▶ **COLLECTED DATA**:
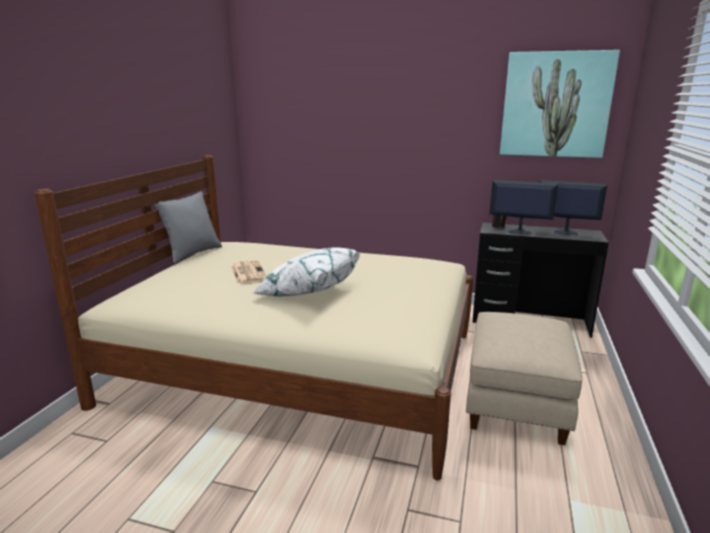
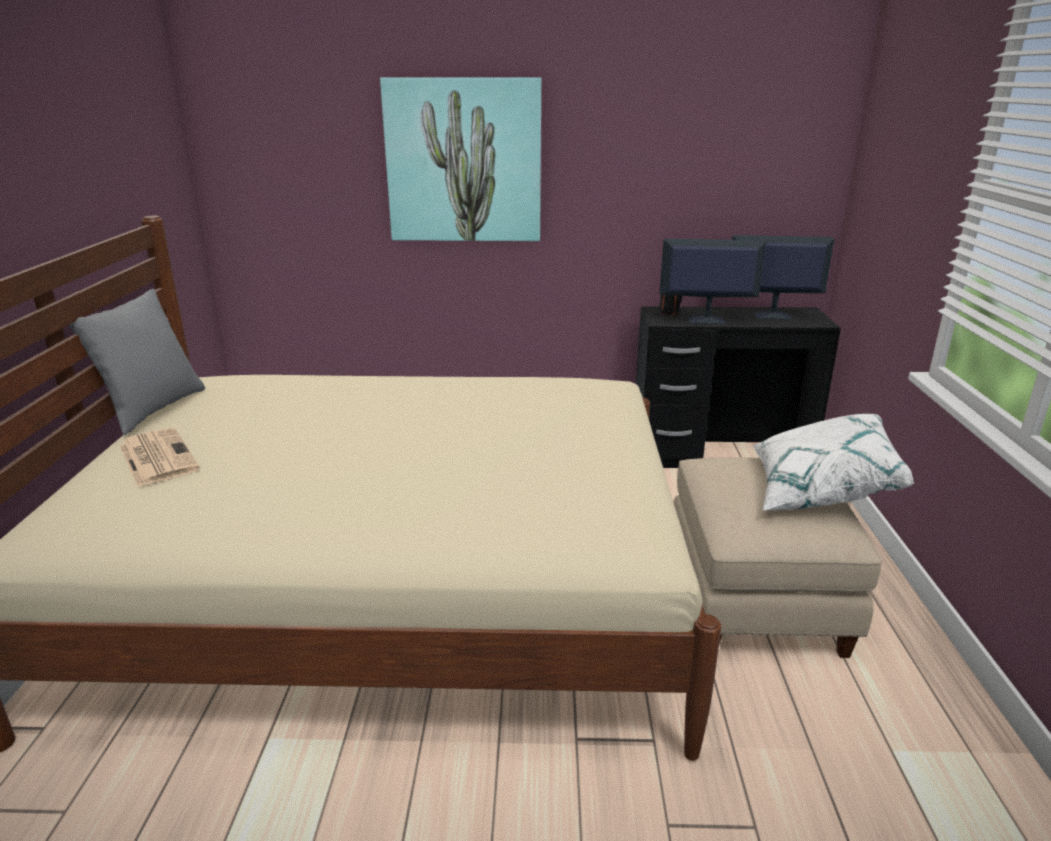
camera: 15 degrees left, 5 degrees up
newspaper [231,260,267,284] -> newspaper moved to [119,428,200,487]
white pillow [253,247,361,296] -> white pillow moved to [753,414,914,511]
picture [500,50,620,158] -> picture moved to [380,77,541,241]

▶ **PROBLEM TO SOLVE**: All lines from the one containing "newspaper [231,260,267,284] ->" to the end of the data above are to be set down exactly; no others belong in the answer.

▶ **EXERCISE OUTPUT**:
newspaper [231,260,267,284] -> newspaper moved to [119,428,200,487]
white pillow [253,247,361,296] -> white pillow moved to [753,414,914,511]
picture [500,50,620,158] -> picture moved to [380,77,541,241]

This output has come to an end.